**WHAT YOU WILL DO**
A verbatim copy of the lines starting at the one with "Care Plan Activity" and ending at the last line below is required; include nothing else.

[Page-level text extractions]
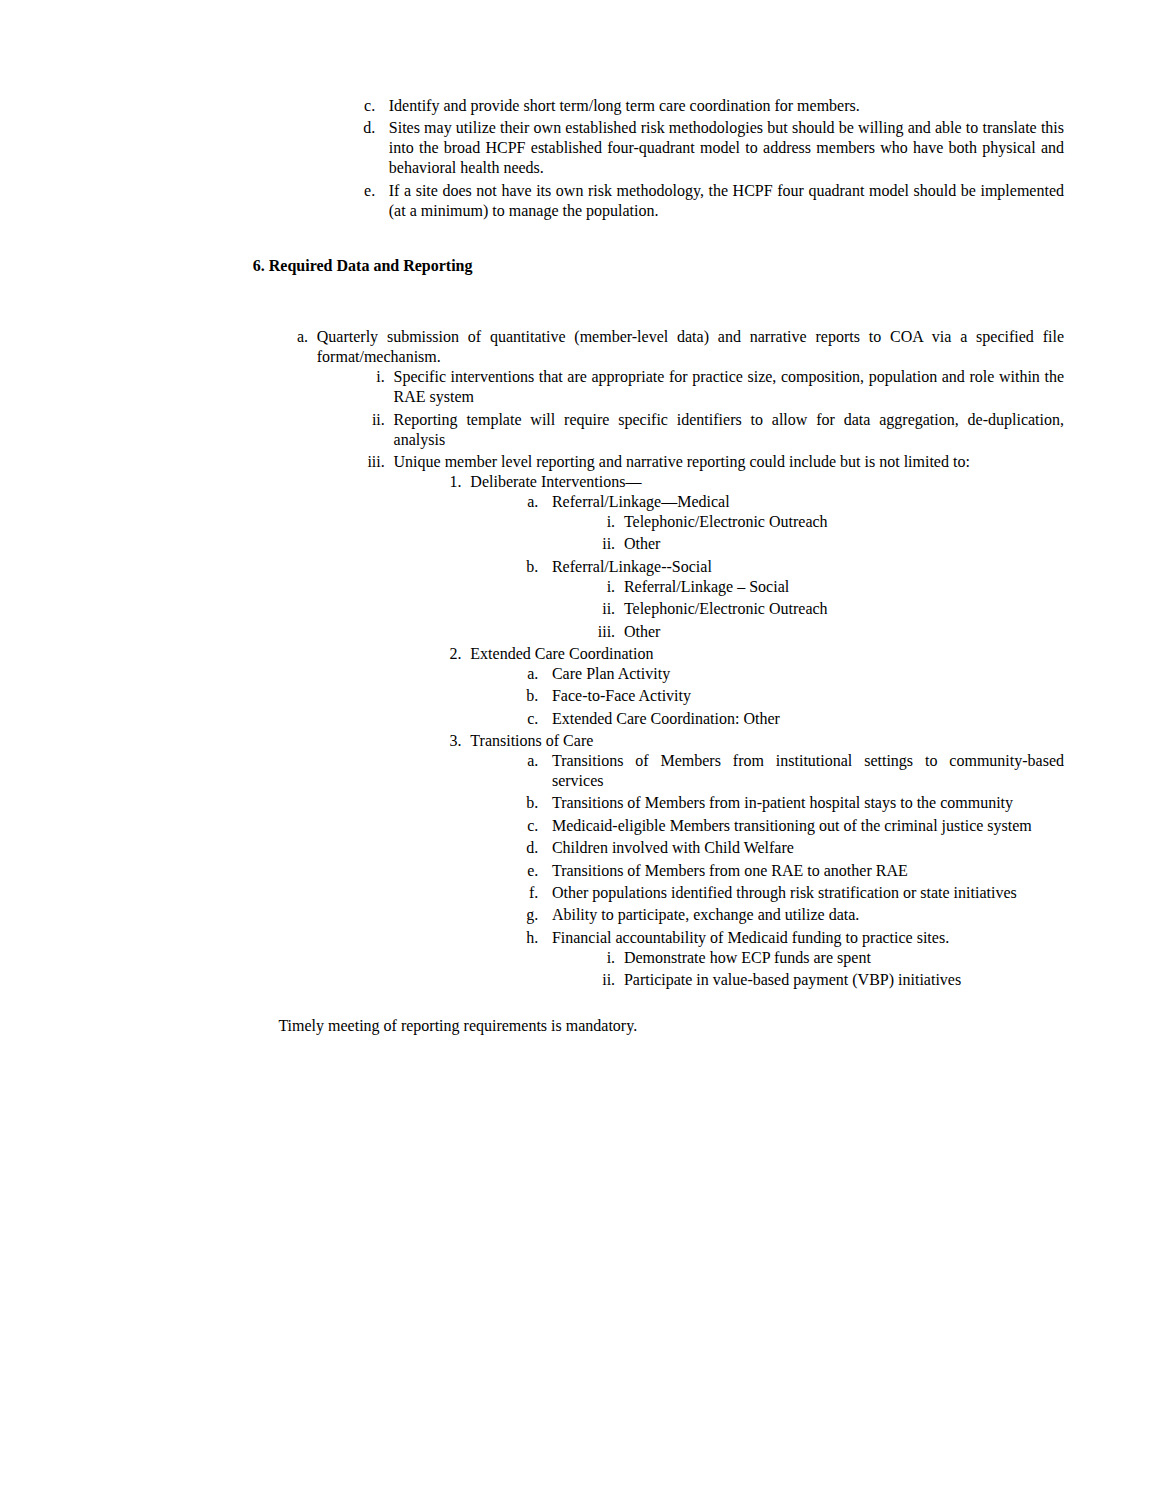Identify and provide short term/long term care coordination for members.
Sites may utilize their own established risk methodologies but should be willing and able to translate this into the broad HCPF established four-quadrant model to address members who have both physical and behavioral health needs.
If a site does not have its own risk methodology, the HCPF four quadrant model should be implemented (at a minimum) to manage the population.
Required Data and Reporting
Quarterly submission of quantitative (member-level data) and narrative reports to COA via a specified file format/mechanism.
Specific interventions that are appropriate for practice size, composition, population and role within the RAE system
Reporting template will require specific identifiers to allow for data aggregation, de-duplication, analysis
Unique member level reporting and narrative reporting could include but is not limited to:
Deliberate Interventions—
Referral/Linkage—Medical
Telephonic/Electronic Outreach
Other
Referral/Linkage--Social
Referral/Linkage – Social
Telephonic/Electronic Outreach
Other
Extended Care Coordination
Care Plan Activity
Face-to-Face Activity
Extended Care Coordination: Other
Transitions of Care
Transitions of Members from institutional settings to community-based services
Transitions of Members from in-patient hospital stays to the community
Medicaid-eligible Members transitioning out of the criminal justice system
Children involved with Child Welfare
Transitions of Members from one RAE to another RAE
Other populations identified through risk stratification or state initiatives
Ability to participate, exchange and utilize data.
Financial accountability of Medicaid funding to practice sites.
Demonstrate how ECP funds are spent
Participate in value-based payment (VBP) initiatives
Timely meeting of reporting requirements is mandatory.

**EXERCISE SOLUTION**
Care Plan Activity
Face-to-Face Activity
Extended Care Coordination: Other
Transitions of Care
Transitions of Members from institutional settings to community-based services
Transitions of Members from in-patient hospital stays to the community
Medicaid-eligible Members transitioning out of the criminal justice system
Children involved with Child Welfare
Transitions of Members from one RAE to another RAE
Other populations identified through risk stratification or state initiatives
Ability to participate, exchange and utilize data.
Financial accountability of Medicaid funding to practice sites.
Demonstrate how ECP funds are spent
Participate in value-based payment (VBP) initiatives
Timely meeting of reporting requirements is mandatory.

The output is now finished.